### DO THIS
Please copy out every line of the records below verbatim.

(Element and region data)
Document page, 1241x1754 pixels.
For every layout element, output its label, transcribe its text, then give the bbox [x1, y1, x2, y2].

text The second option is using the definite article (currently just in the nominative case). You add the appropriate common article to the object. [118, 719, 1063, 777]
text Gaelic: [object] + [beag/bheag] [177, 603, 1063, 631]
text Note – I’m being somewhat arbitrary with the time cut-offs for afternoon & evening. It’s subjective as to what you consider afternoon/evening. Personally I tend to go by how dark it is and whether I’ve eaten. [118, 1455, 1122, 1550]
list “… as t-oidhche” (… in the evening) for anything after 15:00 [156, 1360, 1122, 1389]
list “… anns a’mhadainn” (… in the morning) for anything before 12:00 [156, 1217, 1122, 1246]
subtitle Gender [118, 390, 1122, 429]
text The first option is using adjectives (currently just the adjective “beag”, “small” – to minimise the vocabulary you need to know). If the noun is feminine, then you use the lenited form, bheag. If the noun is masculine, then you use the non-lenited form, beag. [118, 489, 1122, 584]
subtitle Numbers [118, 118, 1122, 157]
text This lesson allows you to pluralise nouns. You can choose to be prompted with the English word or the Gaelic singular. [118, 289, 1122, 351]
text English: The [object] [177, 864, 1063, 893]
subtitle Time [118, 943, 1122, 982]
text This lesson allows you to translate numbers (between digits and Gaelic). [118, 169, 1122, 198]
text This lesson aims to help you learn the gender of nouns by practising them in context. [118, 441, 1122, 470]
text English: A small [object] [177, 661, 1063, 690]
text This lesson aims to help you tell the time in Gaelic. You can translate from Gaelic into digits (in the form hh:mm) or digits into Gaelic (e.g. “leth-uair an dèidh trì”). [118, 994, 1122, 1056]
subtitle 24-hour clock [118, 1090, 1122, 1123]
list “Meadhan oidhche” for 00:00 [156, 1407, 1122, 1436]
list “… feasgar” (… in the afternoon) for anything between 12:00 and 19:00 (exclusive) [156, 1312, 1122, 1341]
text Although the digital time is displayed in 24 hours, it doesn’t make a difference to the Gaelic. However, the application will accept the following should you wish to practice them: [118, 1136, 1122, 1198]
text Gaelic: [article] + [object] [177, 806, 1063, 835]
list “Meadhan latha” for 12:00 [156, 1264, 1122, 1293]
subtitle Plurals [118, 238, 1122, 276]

### RESPONSE TO THE EXERCISE
Document page, 1241x1754 pixels.
For every layout element, output its label, transcribe its text, then give the bbox [x1, y1, x2, y2].

text The second option is using the definite article (currently just in the nominative case). You add the appropriate common article to the object. [118, 719, 1063, 777]
text Gaelic: [object] + [beag/bheag] [177, 603, 1063, 631]
text Note – I’m being somewhat arbitrary with the time cut-offs for afternoon & evening. It’s subjective as to what you consider afternoon/evening. Personally I tend to go by how dark it is and whether I’ve eaten. [118, 1455, 1122, 1550]
list “… as t-oidhche” (… in the evening) for anything after 15:00 [156, 1360, 1122, 1389]
list “… anns a’mhadainn” (… in the morning) for anything before 12:00 [156, 1217, 1122, 1246]
subtitle Gender [118, 390, 1122, 429]
text The first option is using adjectives (currently just the adjective “beag”, “small” – to minimise the vocabulary you need to know). If the noun is feminine, then you use the lenited form, bheag. If the noun is masculine, then you use the non-lenited form, beag. [118, 489, 1122, 584]
subtitle Numbers [118, 118, 1122, 157]
text This lesson allows you to pluralise nouns. You can choose to be prompted with the English word or the Gaelic singular. [118, 289, 1122, 351]
text English: The [object] [177, 864, 1063, 893]
subtitle Time [118, 943, 1122, 982]
text This lesson allows you to translate numbers (between digits and Gaelic). [118, 169, 1122, 198]
text This lesson aims to help you learn the gender of nouns by practising them in context. [118, 441, 1122, 470]
text English: A small [object] [177, 661, 1063, 690]
text This lesson aims to help you tell the time in Gaelic. You can translate from Gaelic into digits (in the form hh:mm) or digits into Gaelic (e.g. “leth-uair an dèidh trì”). [118, 994, 1122, 1056]
subtitle 24-hour clock [118, 1090, 1122, 1123]
list “Meadhan oidhche” for 00:00 [156, 1407, 1122, 1436]
list “… feasgar” (… in the afternoon) for anything between 12:00 and 19:00 (exclusive) [156, 1312, 1122, 1341]
text Although the digital time is displayed in 24 hours, it doesn’t make a difference to the Gaelic. However, the application will accept the following should you wish to practice them: [118, 1136, 1122, 1198]
text Gaelic: [article] + [object] [177, 806, 1063, 835]
list “Meadhan latha” for 12:00 [156, 1264, 1122, 1293]
subtitle Plurals [118, 238, 1122, 276]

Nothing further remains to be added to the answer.